In 50 grams of soya chunks, you can expect to find about 25 to 26 grams of protein, which is quite substantial. Soya chunks are indeed a powerful source of plant-based protein, making them a valuable addition to a plant-based diet. The high protein content in soya chunks makes them a great choice especially if you’re looking to boost your intake, especially for workout recovery.
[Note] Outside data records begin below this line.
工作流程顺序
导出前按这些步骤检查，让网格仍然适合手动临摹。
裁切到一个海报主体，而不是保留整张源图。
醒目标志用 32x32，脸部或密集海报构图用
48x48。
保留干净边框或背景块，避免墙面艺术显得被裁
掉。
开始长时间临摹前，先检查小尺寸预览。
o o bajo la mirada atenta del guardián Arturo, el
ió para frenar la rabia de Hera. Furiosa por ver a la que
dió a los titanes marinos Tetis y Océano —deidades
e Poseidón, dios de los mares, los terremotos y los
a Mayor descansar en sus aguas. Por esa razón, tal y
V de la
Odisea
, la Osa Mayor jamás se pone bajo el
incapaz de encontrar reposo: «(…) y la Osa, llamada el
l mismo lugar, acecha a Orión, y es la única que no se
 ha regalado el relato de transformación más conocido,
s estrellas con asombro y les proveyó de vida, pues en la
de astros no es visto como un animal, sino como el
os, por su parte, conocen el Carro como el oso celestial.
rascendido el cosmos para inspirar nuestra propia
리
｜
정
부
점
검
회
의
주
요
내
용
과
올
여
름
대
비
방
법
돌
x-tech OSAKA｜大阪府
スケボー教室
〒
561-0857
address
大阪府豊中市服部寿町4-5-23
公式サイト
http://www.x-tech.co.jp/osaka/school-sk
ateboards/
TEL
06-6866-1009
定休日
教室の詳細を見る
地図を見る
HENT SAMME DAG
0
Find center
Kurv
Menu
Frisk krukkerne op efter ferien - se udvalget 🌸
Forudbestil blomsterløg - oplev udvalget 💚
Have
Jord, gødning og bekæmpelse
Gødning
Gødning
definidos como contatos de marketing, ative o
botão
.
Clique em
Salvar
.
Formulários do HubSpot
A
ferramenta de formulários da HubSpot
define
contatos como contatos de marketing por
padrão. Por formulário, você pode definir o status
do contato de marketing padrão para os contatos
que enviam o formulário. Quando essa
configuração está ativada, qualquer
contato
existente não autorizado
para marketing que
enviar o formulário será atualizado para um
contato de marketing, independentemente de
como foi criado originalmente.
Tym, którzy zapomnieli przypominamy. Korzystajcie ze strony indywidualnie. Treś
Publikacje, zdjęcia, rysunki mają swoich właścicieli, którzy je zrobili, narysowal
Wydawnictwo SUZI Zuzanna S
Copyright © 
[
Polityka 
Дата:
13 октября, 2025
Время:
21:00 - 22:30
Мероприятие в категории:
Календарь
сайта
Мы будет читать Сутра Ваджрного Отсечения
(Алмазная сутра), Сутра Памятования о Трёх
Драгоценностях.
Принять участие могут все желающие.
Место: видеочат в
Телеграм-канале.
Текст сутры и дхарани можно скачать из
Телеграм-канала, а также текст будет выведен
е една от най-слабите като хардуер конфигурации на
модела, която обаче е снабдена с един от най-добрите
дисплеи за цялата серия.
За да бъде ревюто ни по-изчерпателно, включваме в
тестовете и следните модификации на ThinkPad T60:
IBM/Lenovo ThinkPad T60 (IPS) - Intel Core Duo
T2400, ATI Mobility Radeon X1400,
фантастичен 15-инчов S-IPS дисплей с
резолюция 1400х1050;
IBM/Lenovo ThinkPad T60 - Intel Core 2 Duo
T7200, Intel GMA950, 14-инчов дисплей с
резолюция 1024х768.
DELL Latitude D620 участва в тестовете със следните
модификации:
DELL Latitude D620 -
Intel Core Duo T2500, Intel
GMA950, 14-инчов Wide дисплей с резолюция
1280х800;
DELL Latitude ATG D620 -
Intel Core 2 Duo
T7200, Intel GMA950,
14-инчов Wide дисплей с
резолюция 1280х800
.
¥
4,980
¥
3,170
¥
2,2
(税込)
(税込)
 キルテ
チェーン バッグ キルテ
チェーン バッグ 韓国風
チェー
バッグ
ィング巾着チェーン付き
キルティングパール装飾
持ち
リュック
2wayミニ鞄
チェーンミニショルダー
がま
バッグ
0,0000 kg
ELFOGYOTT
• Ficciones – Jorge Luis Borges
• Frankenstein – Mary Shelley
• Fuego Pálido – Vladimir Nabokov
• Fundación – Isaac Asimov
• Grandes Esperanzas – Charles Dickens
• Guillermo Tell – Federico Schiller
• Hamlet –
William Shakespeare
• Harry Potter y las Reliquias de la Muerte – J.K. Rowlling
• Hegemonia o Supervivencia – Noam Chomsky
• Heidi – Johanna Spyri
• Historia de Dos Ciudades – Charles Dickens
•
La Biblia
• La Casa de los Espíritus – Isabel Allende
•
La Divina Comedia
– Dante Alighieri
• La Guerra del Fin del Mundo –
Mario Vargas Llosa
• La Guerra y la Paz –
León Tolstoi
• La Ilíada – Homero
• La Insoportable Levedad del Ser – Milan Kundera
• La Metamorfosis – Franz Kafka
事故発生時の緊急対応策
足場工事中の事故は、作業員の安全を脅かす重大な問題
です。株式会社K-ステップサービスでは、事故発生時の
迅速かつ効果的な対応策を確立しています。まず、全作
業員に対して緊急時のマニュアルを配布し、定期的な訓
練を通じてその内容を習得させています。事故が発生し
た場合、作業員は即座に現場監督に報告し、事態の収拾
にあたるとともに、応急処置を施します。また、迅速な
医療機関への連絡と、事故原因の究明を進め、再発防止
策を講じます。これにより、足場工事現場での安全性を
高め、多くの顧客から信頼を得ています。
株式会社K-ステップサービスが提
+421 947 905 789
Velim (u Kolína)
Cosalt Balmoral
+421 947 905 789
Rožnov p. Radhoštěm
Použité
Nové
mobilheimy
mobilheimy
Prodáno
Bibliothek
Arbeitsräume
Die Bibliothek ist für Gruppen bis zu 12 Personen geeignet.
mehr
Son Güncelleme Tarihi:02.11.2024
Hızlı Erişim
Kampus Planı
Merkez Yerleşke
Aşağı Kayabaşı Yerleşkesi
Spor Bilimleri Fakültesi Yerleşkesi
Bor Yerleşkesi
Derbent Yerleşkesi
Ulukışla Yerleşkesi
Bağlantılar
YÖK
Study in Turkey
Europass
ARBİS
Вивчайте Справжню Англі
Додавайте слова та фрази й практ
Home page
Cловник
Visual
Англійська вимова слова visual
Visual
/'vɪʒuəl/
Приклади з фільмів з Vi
As for the bloating, it can be attributed to the high fiber content and the fact that soy products contain oligosaccharides, which some people’s digestive systems may find challenging. To ease this, try soaking the chunks in warm water for about 20 minutes before cooking; it can make them a bit more digestible. Also, starting with smaller servings might allow your digestive system to adjust better.
To address the energy crash and dietary balance from an Ayurvedic perspective, it’s essential to maintain a harmonious balance of vata, pitta, and kapha, as well as ensuring your agni (digestive fire) is strong. Soya chunks are ideally balancing for individuals with more vata dosha; however, if you have an inherently weak digestion (mandagni), they might aggravate this condition.
For a well-rounded approach, integrating a variety of plant-based proteins like lentils, beans, and quinoa into your diet can help. These can be gentler on the digestive system compared to soy products for some individuals.
If bloating persists or you experience other digestive issues, consider consulting a health professional. It’s crucial to ensure these symptoms aren’t a sign of a broader nutritional imbalance or sensitivity. Meanwhile, diversify your protein sources to balance your diet most efficiently.